**WHAT IS REQUIRED**:
Nothing but a number should be given: how many lines of the records include "Equinox"?

━━━━━ RECORDS FOR PROCESSING

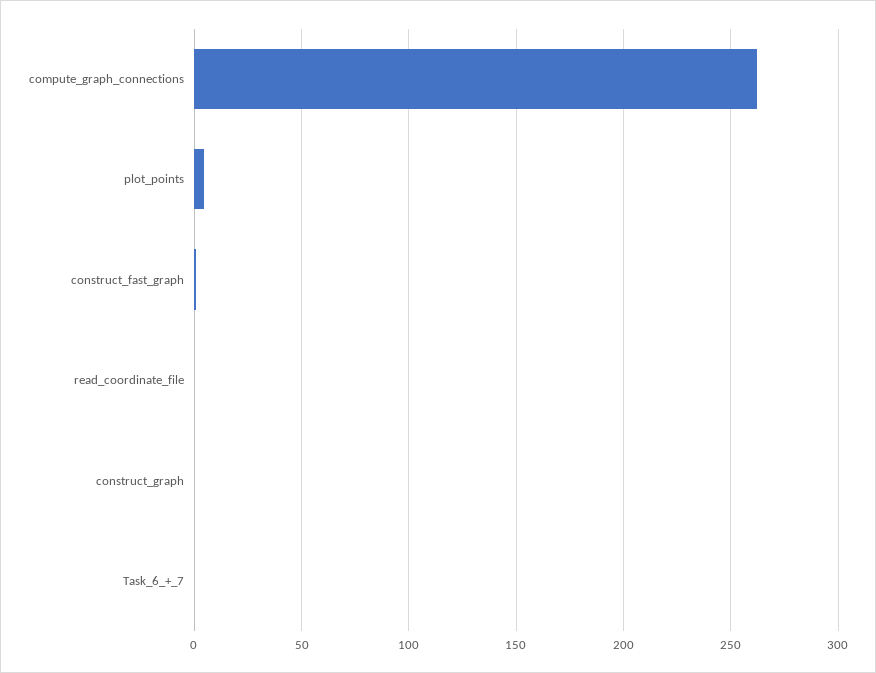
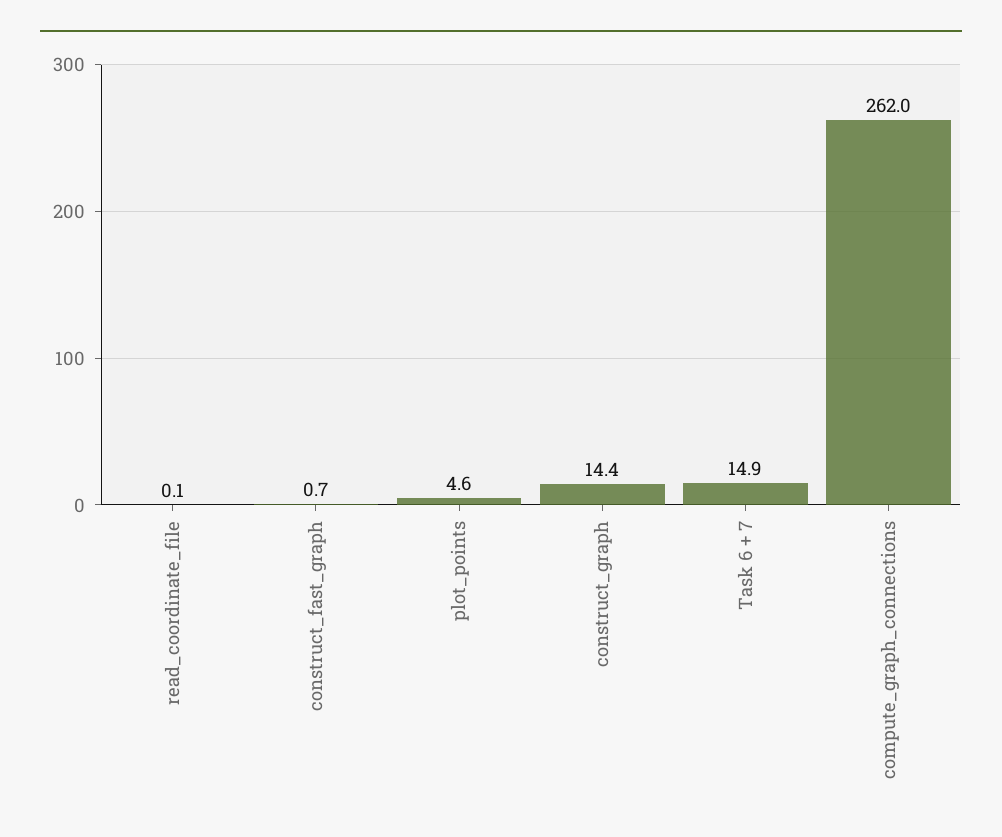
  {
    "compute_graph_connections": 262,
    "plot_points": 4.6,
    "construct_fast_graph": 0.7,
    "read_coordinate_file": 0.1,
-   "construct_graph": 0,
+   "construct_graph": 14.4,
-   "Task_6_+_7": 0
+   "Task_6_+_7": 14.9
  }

━━━━━━━━━━
━━━━━ RECORDS FOR PROCESSING

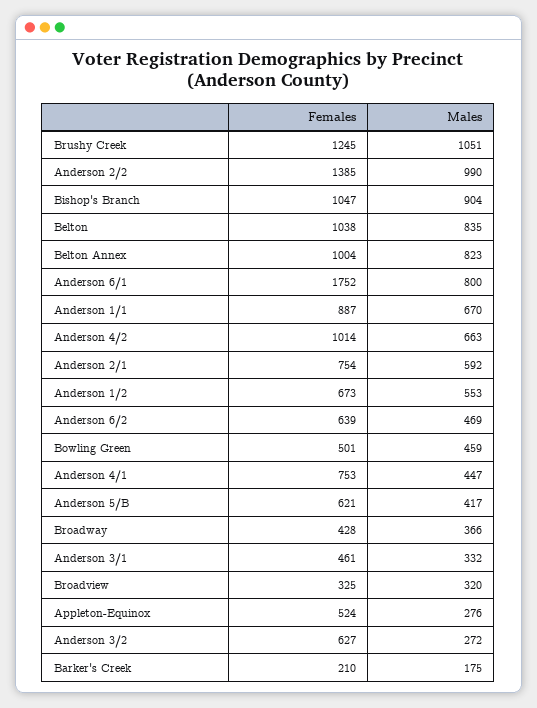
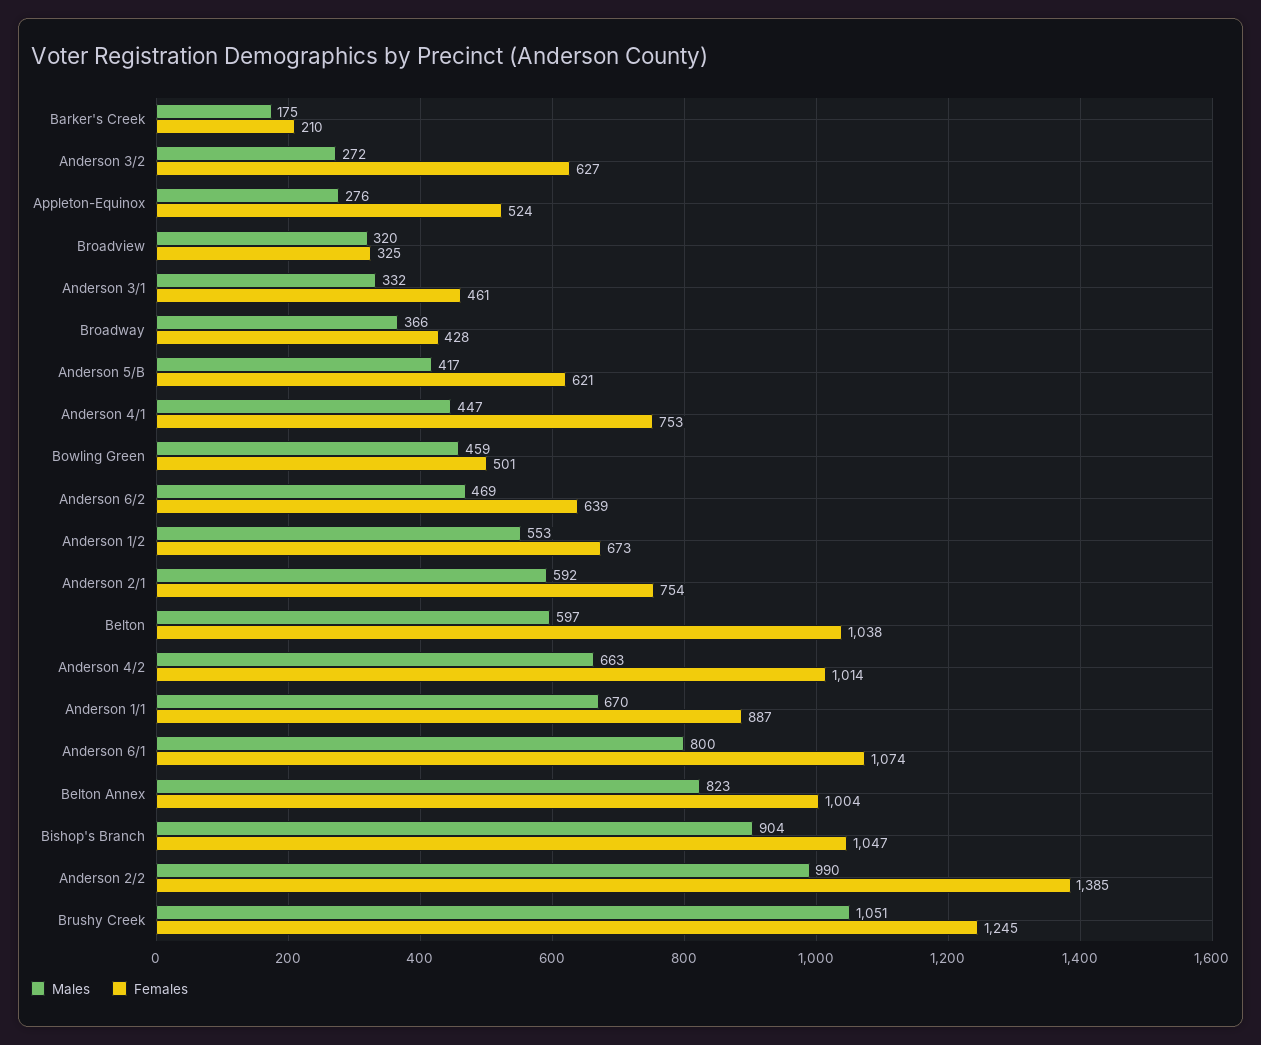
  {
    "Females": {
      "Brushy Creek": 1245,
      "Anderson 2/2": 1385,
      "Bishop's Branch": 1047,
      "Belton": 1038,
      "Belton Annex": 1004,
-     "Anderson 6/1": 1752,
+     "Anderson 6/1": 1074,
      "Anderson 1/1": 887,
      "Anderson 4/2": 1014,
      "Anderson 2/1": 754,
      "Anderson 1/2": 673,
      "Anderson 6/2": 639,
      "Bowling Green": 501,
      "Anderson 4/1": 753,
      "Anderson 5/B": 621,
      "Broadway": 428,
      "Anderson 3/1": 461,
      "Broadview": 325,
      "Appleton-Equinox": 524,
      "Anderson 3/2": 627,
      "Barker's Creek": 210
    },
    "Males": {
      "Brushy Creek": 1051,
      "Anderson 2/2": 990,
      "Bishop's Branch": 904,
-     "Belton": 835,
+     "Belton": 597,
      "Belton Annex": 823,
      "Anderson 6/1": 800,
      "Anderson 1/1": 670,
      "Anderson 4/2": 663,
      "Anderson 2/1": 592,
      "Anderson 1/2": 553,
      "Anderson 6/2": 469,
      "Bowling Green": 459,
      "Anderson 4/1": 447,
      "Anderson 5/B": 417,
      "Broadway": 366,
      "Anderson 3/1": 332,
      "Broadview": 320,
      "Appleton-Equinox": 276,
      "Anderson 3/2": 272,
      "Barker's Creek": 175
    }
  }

━━━━━━━━━━
━━━━━ RECORDS FOR PROCESSING

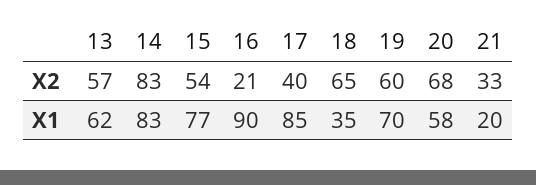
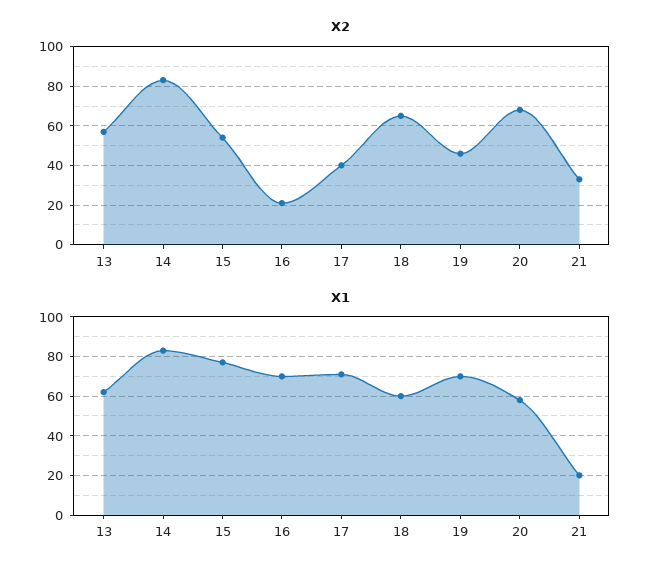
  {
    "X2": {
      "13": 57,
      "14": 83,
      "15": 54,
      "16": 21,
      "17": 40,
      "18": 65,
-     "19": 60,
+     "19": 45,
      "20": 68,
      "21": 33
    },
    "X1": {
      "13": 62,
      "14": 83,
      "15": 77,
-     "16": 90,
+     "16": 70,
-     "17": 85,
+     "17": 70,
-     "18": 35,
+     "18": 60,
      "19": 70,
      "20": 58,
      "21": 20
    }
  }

━━━━━━━━━━

**WRITTEN RESPONSE**:
2